In July 1876, a decade after their marriage, Dostoyevsky wrote to Anna: “I know that everything is in your power alone… I so highly value and trust in your mind and character… Anya, I believe in your enormous intellect.”

* * * * *

When Anna wrote her memoirs of her life with Dostoyevsky, she faded into the background of a life and a body of work that would never have been accomplished without her influence. Anna wished to convince the world of her husband’s genius and was so successful at crafting this image that people did not understand the role she had played.

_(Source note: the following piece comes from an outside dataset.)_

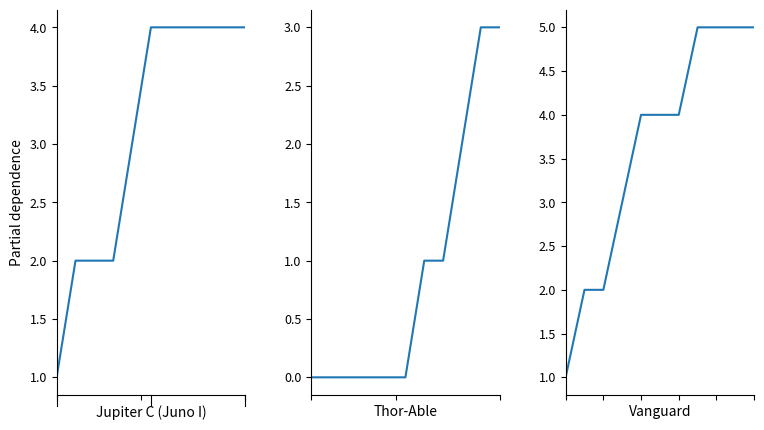

What is the greatest value displayed?

5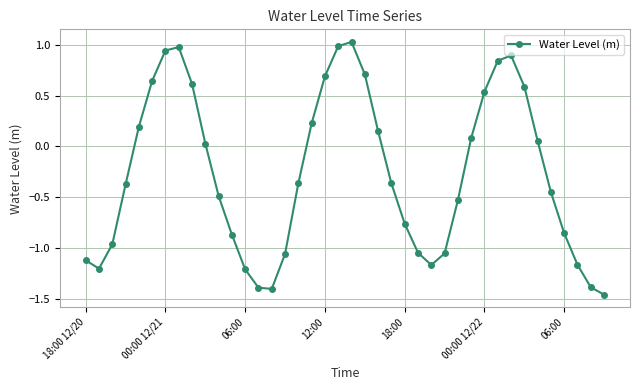

What is the sum of all values?

-10.5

Although this is another seeming contradiction by today’s feminist standards, Kaufman insists that it was not a case of a controlling husband taking advantage of his wife’s work and stealing her ideas. Rather, Anna was intentional in crafting her husband’s legacy and derived great satisfaction from running a prosperous business while remaining unseen. “She was a victim of her own success,” Kaufman said.

The Brothers Karamazov
The Brothers Karamazov, published in installments between 1879 and 1880 | Robert Maguire on Flickr

Despite her attempt at self-erasure, Anna achieved astounding professional success, no less as a woman who needed her husband’s permission to run her own business. Besides ascending as the first solo female publisher and developing one of the first book distribution companies in Russian history, she founded hospitals and schools in Dostoyevsky’s name, as well as a peasant school that graduated one thousand girls; created Russia’s first literary museum; and published Dostoyevsky’s complete collected works, which is how they were disseminated for thirty years after his death and how her husband remained at the forefront of Russian culture.

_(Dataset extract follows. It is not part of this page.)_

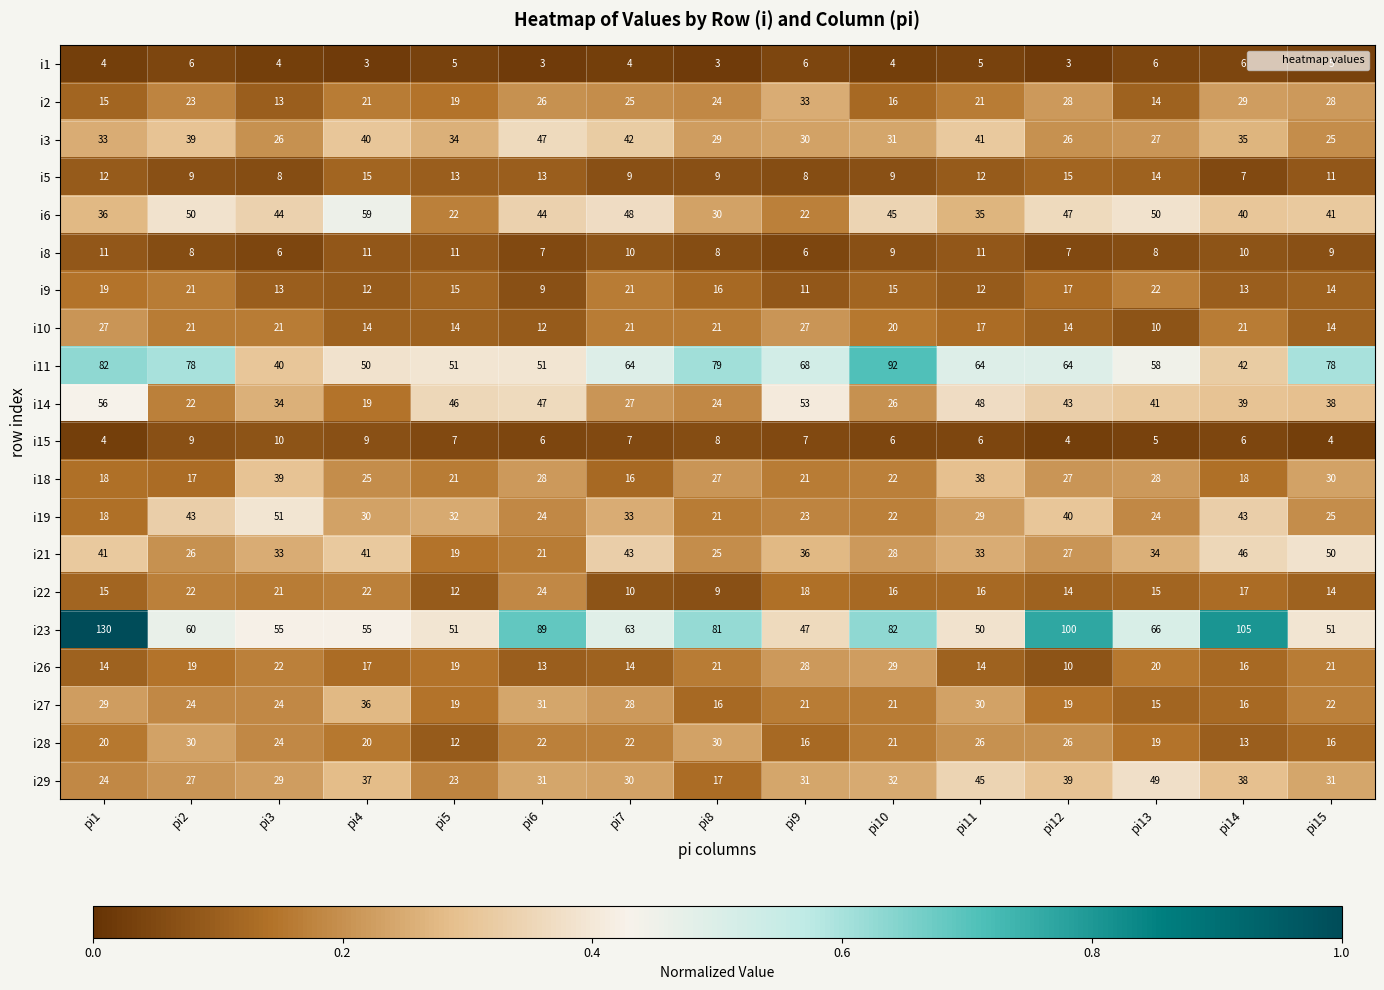

At which label does i28 first exceed 21?

pi2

While Anna was never the sort of radical Russian feminist who aspired to enter a “sham” marriage to relieve herself of domestic responsibilities (as was a popular idea at the time of her youth), nor was she the type to smoke, drink, wear pants, and crop her hair short in defiance of gendered norms; she was also not the housewife of yesteryear.

Anna broke the mold of nineteenth-century Russian feminism when she embarked on a path both radically progressive and traditional: though financially competent and independent, she chose to elevate family and support her husband against all odds and despite his flaws.